"Confusion on thee and skaith! surely thou knowest not that; and now although that stag be far away from me I shall go to see him, to find if I may get any knowledge from him!"
Therewith Léithin went off lightly, yet was she scarcely able to rise up on high with the strength of the bad weather, and no more could she go low with the cold of the ...? and with the great abundance of the water, and, though it was difficult for her, she progressed lightly and low-flying, and no one living could reveal or make known all that she met of evil and of misery going to Ben Gulban looking for the Blackfoot. And she found the small-headed swift-footed stag scratching himself against a bare oak rampike. And Léithin descended on a corner of the rampike beside him. And she saluted the stag in his own language and asks him was he the Blackfoot. The stag said that he was, and Léithin spoke the lay:
Well for you O Blackfoot,
On Ben Gulban high,
Many moors and marshes,
Leap you lightly by.
Hounds no more shall hunt you
Since the Fenians fell,
Feeding now untroubled
On from glen to glen.
Tell me stag high-headed,
Saw you ever fall
Such a night and morning?
You remember all.
[The Stag Answers.]
I will give you answer
Léithin wise and gray,
Such a night and morning
Never came my way.
"Tell me, Blackfoot," said Léithin, "what is thy age?"
"I shall tell thee," said the Blackfoot. "I remember this oak here when it was a little sapling, and I was born at the foot of the oak sapling, and I was reared upon that couch [of moss at its foot] until I was a mighty-great stag, and I loved this abode [ever], through my having been reared here.
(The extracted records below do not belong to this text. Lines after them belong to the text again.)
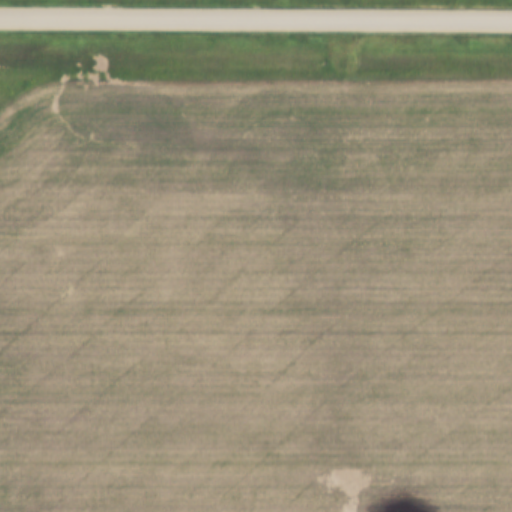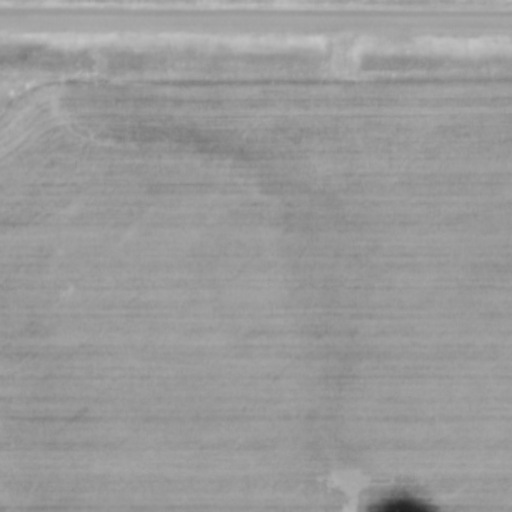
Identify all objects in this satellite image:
road: (256, 21)
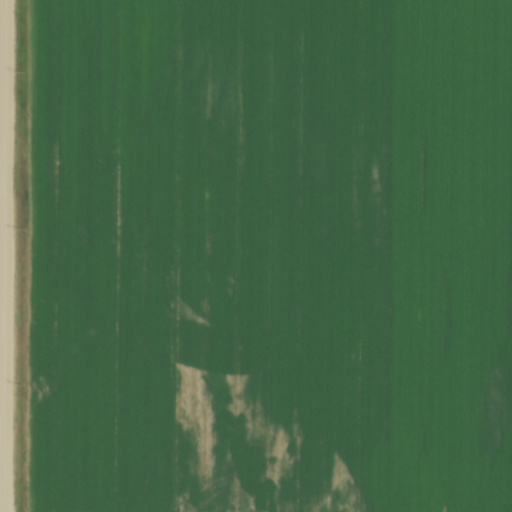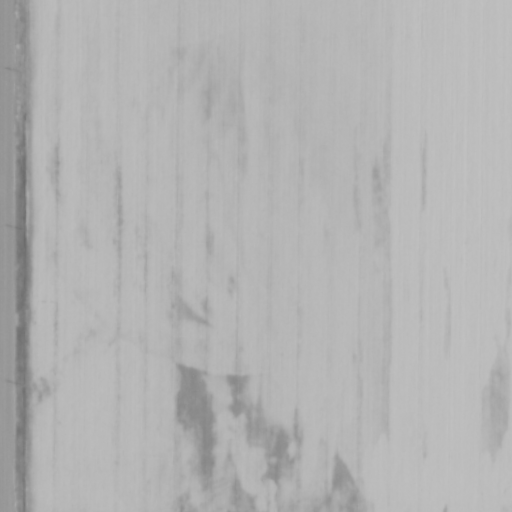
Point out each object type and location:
road: (5, 256)
crop: (269, 256)
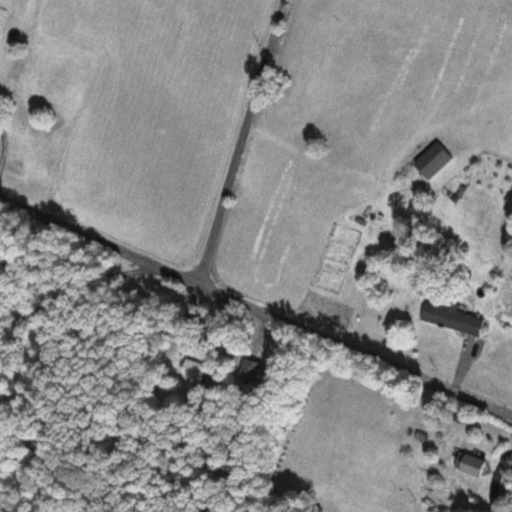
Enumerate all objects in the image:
building: (0, 27)
road: (240, 143)
building: (433, 162)
building: (16, 166)
road: (255, 309)
building: (452, 318)
building: (196, 372)
building: (473, 466)
road: (510, 508)
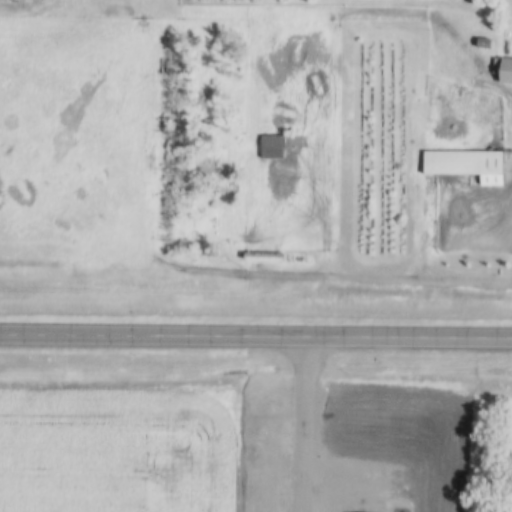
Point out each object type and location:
building: (485, 44)
building: (503, 70)
building: (507, 72)
building: (274, 147)
building: (274, 148)
building: (468, 165)
building: (468, 165)
road: (341, 278)
road: (55, 335)
road: (310, 338)
road: (300, 425)
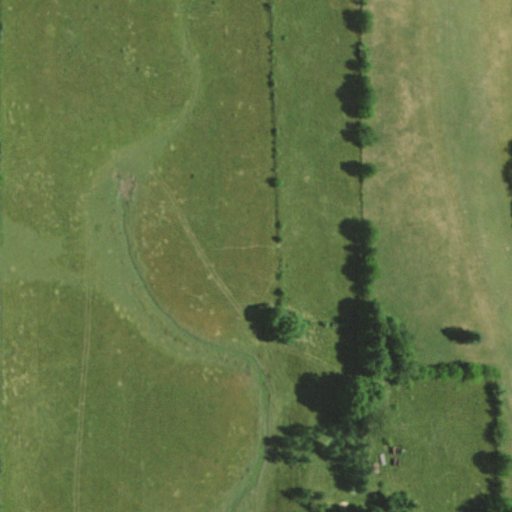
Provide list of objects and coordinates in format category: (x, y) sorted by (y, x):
park: (440, 196)
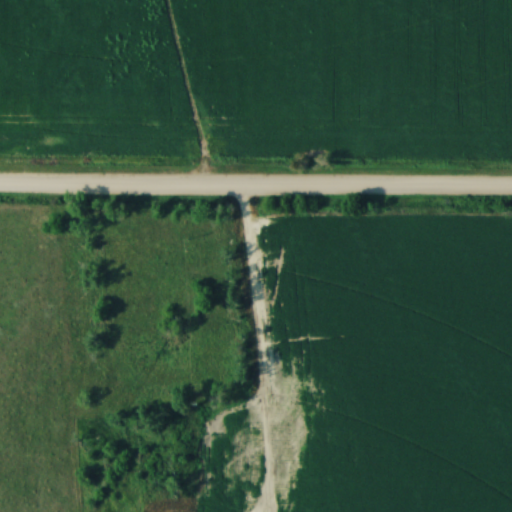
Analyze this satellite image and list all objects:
road: (255, 195)
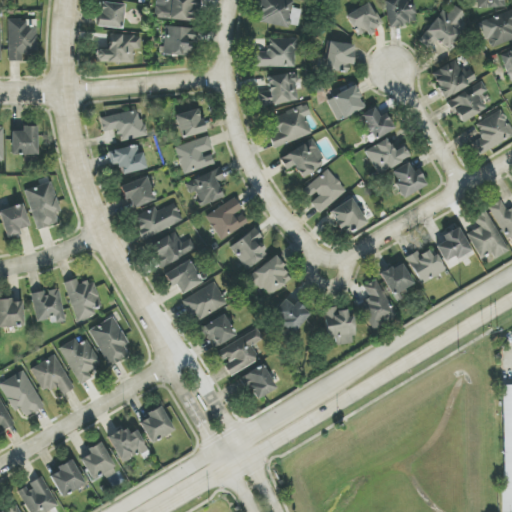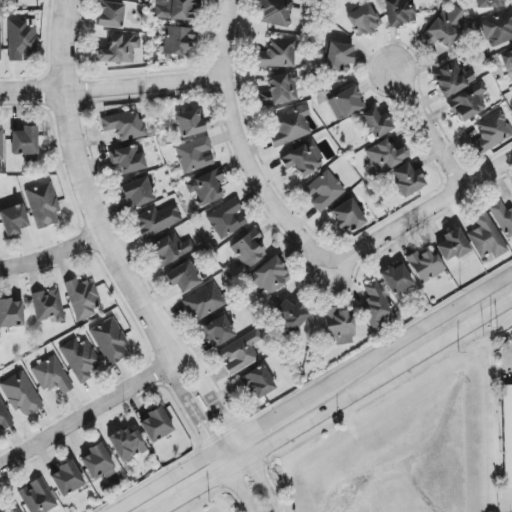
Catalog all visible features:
building: (175, 9)
building: (399, 12)
building: (279, 13)
building: (110, 15)
building: (364, 20)
building: (444, 29)
building: (497, 29)
building: (21, 38)
building: (178, 41)
building: (0, 44)
building: (119, 49)
building: (277, 54)
building: (338, 57)
building: (507, 62)
building: (451, 79)
road: (112, 89)
building: (279, 90)
building: (345, 103)
building: (468, 103)
building: (189, 123)
building: (376, 123)
road: (426, 123)
building: (124, 125)
building: (290, 126)
building: (491, 132)
road: (237, 136)
building: (25, 143)
building: (1, 145)
building: (194, 155)
building: (386, 156)
building: (127, 159)
building: (302, 159)
building: (407, 180)
building: (206, 187)
building: (323, 191)
building: (137, 192)
road: (86, 202)
building: (43, 205)
building: (347, 217)
building: (226, 219)
building: (502, 219)
building: (13, 221)
building: (157, 221)
road: (408, 223)
building: (486, 238)
building: (452, 245)
building: (171, 249)
building: (248, 249)
road: (51, 255)
building: (425, 265)
building: (182, 277)
building: (269, 277)
building: (395, 279)
building: (83, 298)
building: (204, 302)
building: (376, 305)
building: (48, 306)
building: (11, 313)
building: (290, 315)
building: (338, 326)
building: (218, 331)
road: (407, 337)
building: (109, 341)
building: (240, 353)
building: (80, 359)
building: (51, 376)
road: (380, 379)
building: (258, 383)
building: (21, 394)
road: (88, 414)
road: (221, 414)
building: (4, 418)
road: (259, 424)
building: (156, 425)
road: (203, 426)
building: (507, 433)
building: (127, 444)
building: (507, 445)
building: (97, 462)
road: (237, 464)
building: (66, 478)
road: (165, 482)
road: (260, 484)
road: (192, 491)
road: (239, 491)
building: (37, 497)
building: (12, 509)
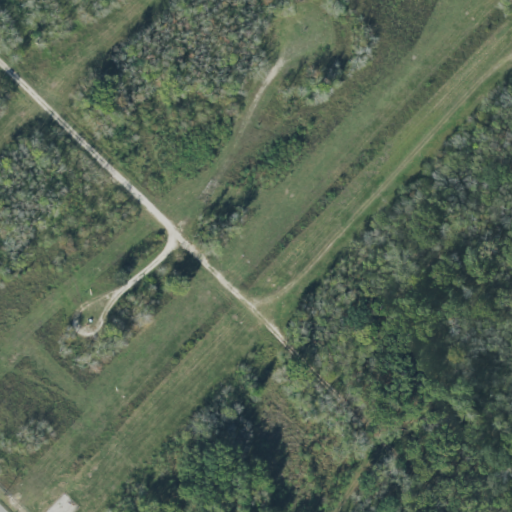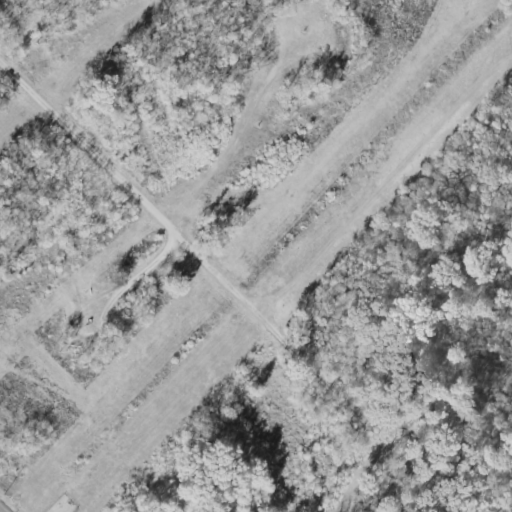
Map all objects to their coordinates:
road: (217, 177)
road: (256, 305)
road: (312, 363)
road: (0, 511)
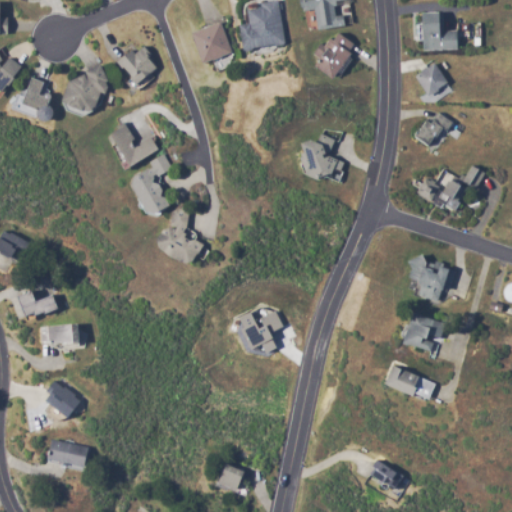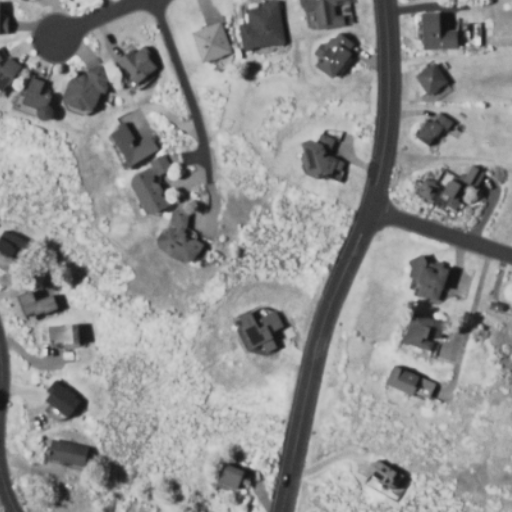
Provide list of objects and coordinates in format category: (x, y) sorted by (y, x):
building: (323, 13)
road: (99, 18)
building: (1, 19)
building: (262, 27)
building: (438, 34)
building: (211, 42)
building: (333, 55)
building: (139, 66)
building: (7, 71)
building: (430, 80)
building: (85, 90)
road: (186, 90)
building: (432, 131)
building: (132, 137)
building: (320, 158)
road: (193, 159)
building: (150, 185)
road: (440, 234)
building: (178, 239)
building: (11, 245)
road: (349, 257)
building: (430, 278)
building: (507, 295)
building: (31, 305)
building: (261, 330)
building: (424, 333)
building: (58, 335)
building: (410, 384)
building: (61, 398)
road: (0, 445)
building: (67, 453)
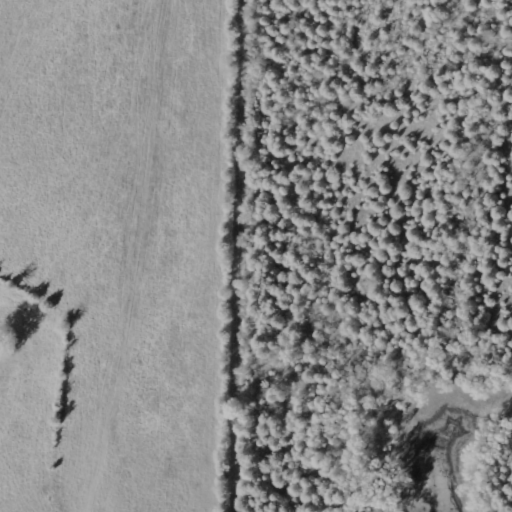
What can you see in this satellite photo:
road: (227, 256)
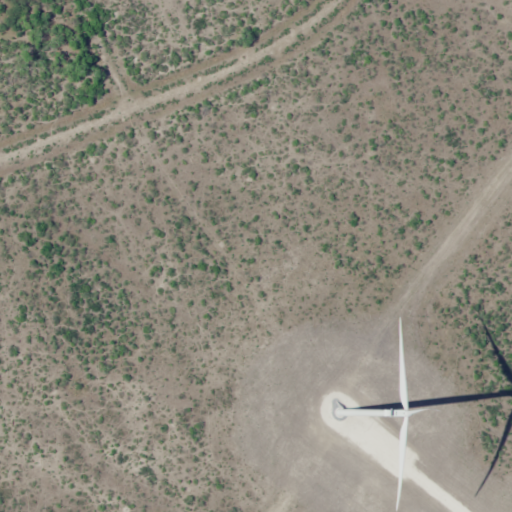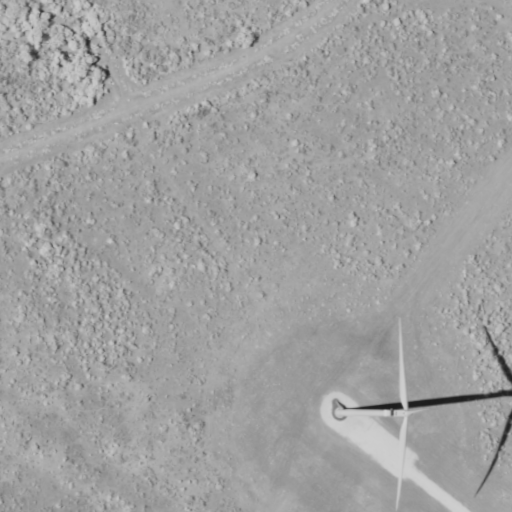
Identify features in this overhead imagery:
road: (182, 83)
wind turbine: (348, 396)
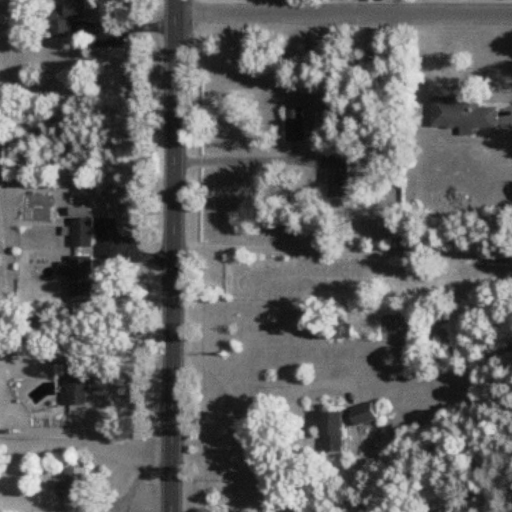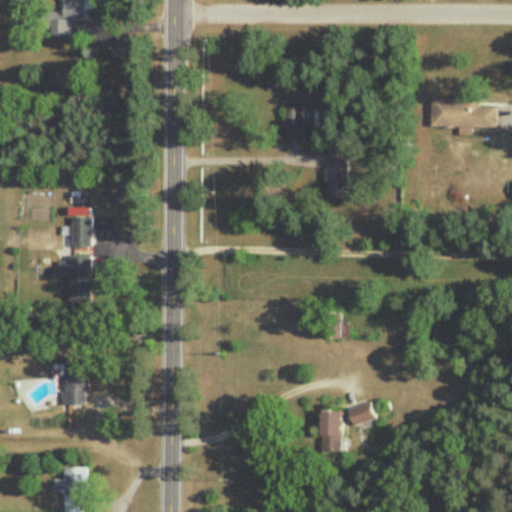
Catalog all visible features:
road: (343, 10)
building: (65, 18)
road: (118, 26)
building: (462, 116)
building: (294, 125)
road: (240, 160)
building: (337, 177)
building: (81, 233)
road: (341, 252)
road: (171, 255)
building: (78, 278)
building: (334, 326)
building: (77, 383)
road: (259, 408)
building: (364, 416)
building: (333, 433)
building: (74, 490)
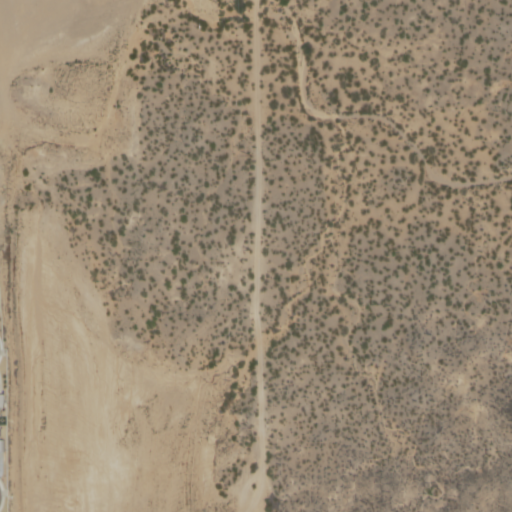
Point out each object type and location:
road: (253, 256)
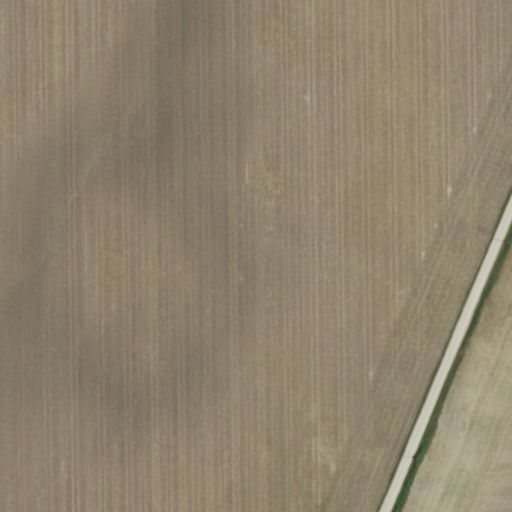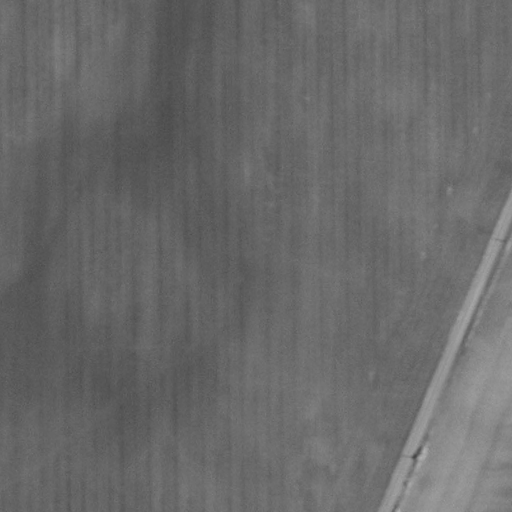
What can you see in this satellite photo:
road: (450, 362)
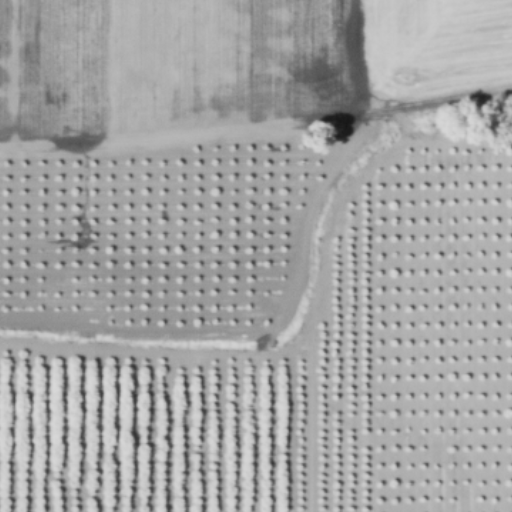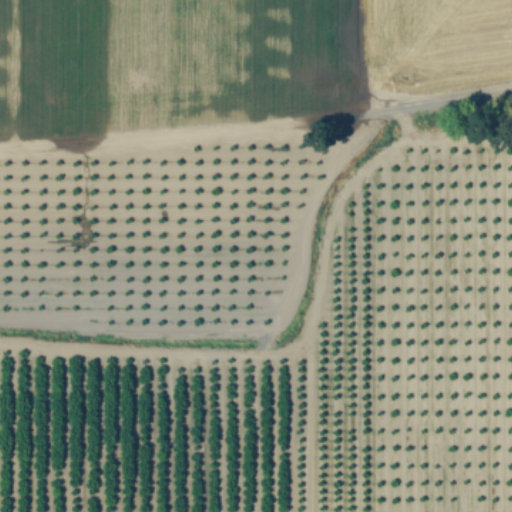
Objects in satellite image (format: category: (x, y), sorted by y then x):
crop: (335, 207)
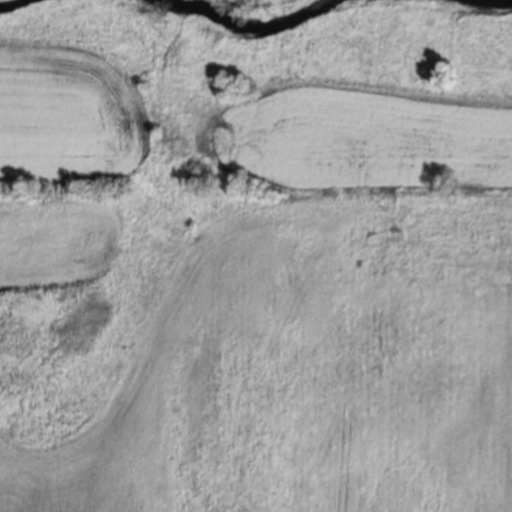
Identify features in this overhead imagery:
river: (310, 9)
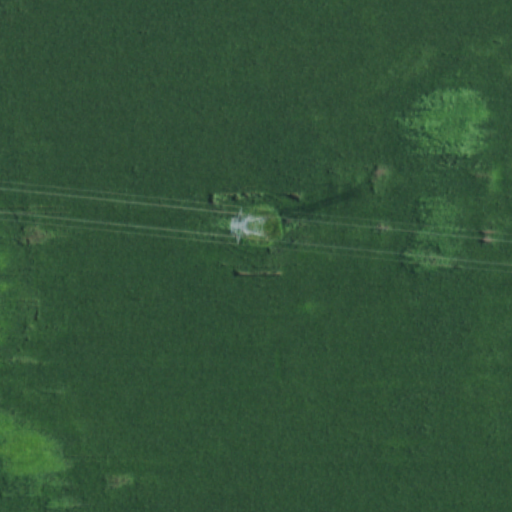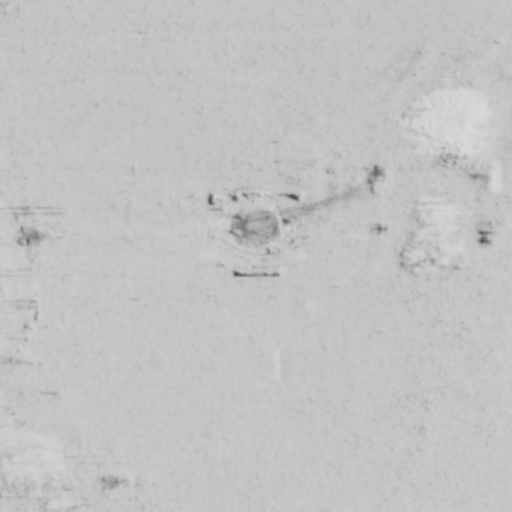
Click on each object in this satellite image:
power tower: (265, 219)
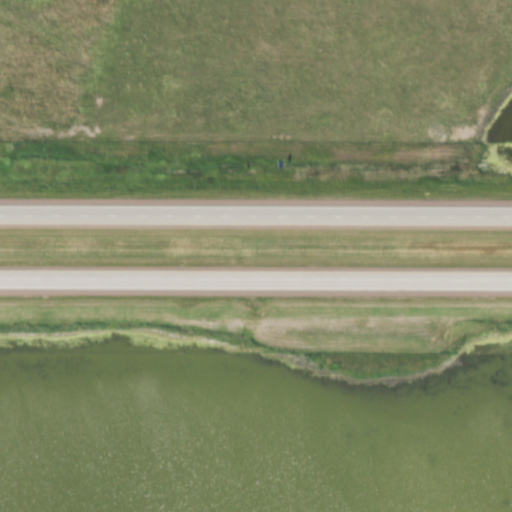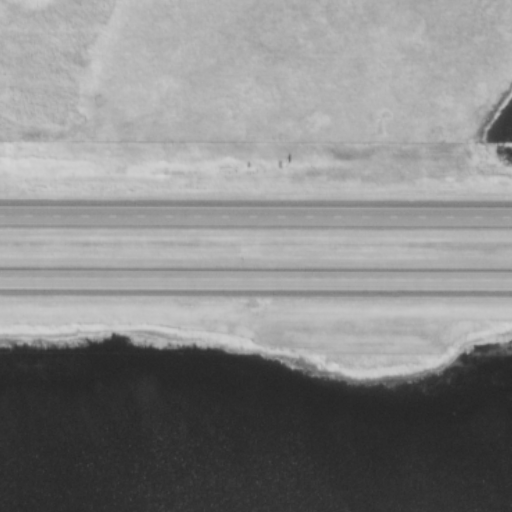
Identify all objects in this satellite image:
road: (255, 219)
road: (256, 284)
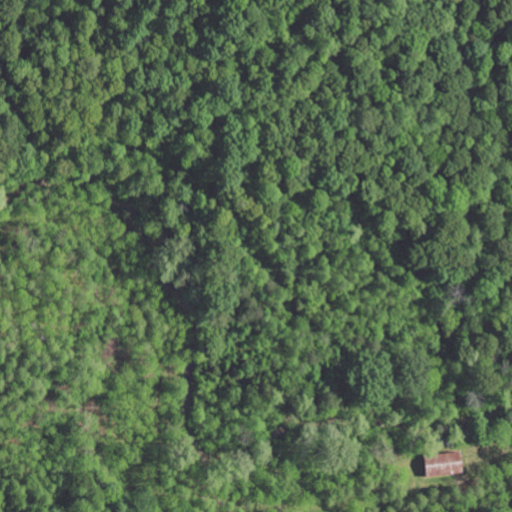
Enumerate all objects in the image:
building: (443, 465)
And the oak grew after that till it was a giant oak (?) and I used to come and constantly scratch myself against it every evening after my journeyings and goings [during the day] and I used [always] to remain beside it in such wise till the next morning, and if I had to make a journey or were hotly hunted I used to reach the same tree, so that we grew up with one another, until I became a mighty-great stag, and this tree became the bare withered rampike which you see, so that it is now only a big ruined shapeless-stump without blossom or fruit or foliage to-day, its period and life being spent. Now I have let a long period of years[31] go by me, yet I never saw and never heard tell-of, in all that time, the like of last night."
Léithin departs [to return] to his birds after that, and on his reaching home the other[32] bird spoke to him, "have you found out what you went to inquire about?"